Certo il grandissimo lavoro di Britten è stato sulla voce. Nella biografia che Alessandro Macchia ha dedicato a Britten (Edt), è riportata una dichiarazione che riassume la sua poetica e la sua visione morale: “Io fuor di dubbio scrivo musica per gli esseri umani – in maniera diretta e intenzionale. Io rifletto sulle loro voci, la tessitura, la potenza, la delicatezza e le potenzialità del loro colore”. Vi sono composizioni di Britten, come il Concerto per piano e orchestra op 13, o quello per Violino op 15, o la Simple Symphony op 4 che testimoniano di un talento unico. Certo la sua dichiarazione assume un valore impressionante nel momento in cui, come il 6 settembre alla Scala, si chiudono gli occhi e si ascolta la potenza del coro, dove la tensione del sacro non può rinunciare al vitalismo del teatro.

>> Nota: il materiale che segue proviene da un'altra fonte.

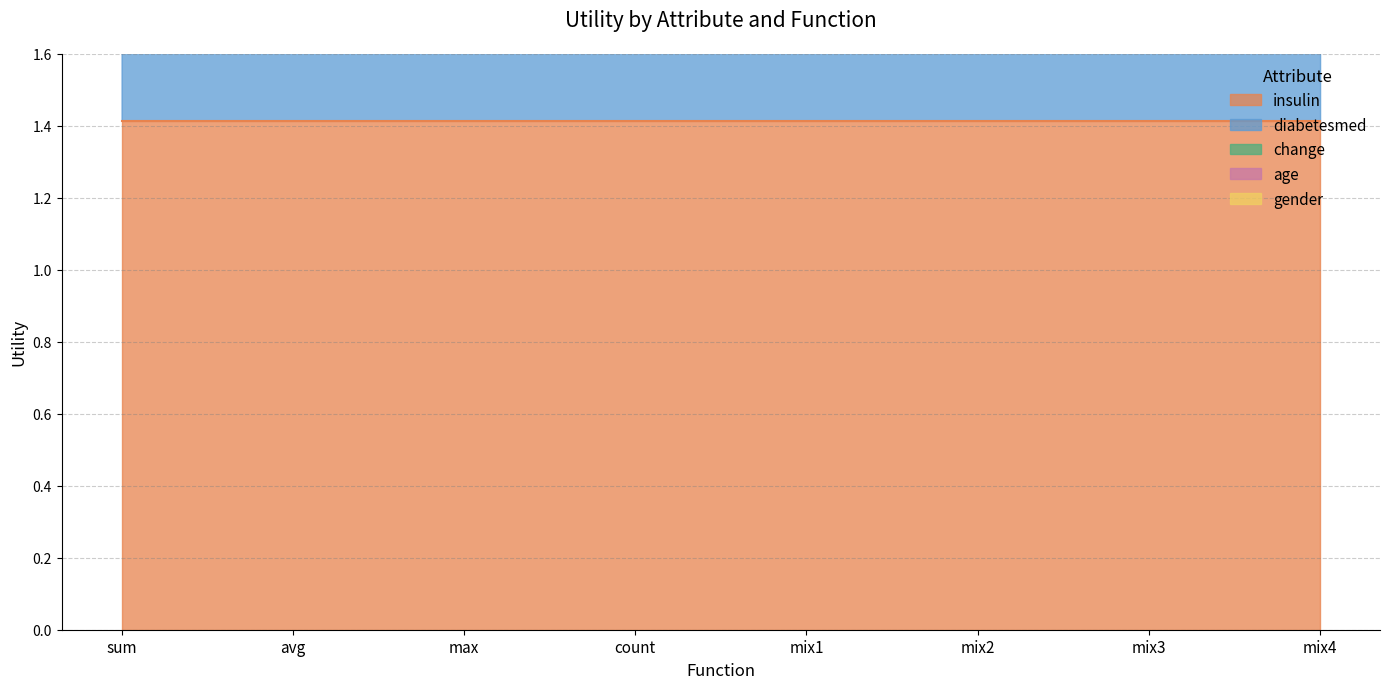

What is the difference between the gender values at count and avg?

0.1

Britten conosceva il segreto di far recitare i grandi blocchi strumentali, di farli interpreti di qualcosa di squisitamente umano e pulsante. Basta pensare al primo interludio del Peter Grimes, The Storm. Ma è nel War Requiem che ciò è affidato allo strumento delle voci umane come raramente è dato di ascoltare. Uno dei momenti più belli – di una bellezza pura sotto il profilo dell’idea musicale – è il contrappunto tra la soprano e il coro nel Dies irae, dies illa (Lacrimosa dies illa / Qua resurget et favilla / Judicandus homo reus/Huic ergo parce Deus). Quando il requiem si avvia alla conclusione si torna invece (Libera me) alla poesia di Owen – poeta che morì al fronte il 4 novembre 1918 – e il baritono e il tenore si trovano faccia a faccia in uno strano incontro (Strange meeting), come i due soldati morti delle opposte fazioni alla fine di una sanguinosa battaglia: “Io sono il nemico che hai ucciso, amico. / Ti riconobbi, in questa oscurità: perché ieri così ti corrugasti / mentre mi colpivi e mi trucidavi. / Provai a schivarti, ma intorpidite e gelide erano le mie mani”. Insieme, poi, le due voci, si congedano: “Dormiamo ora…”.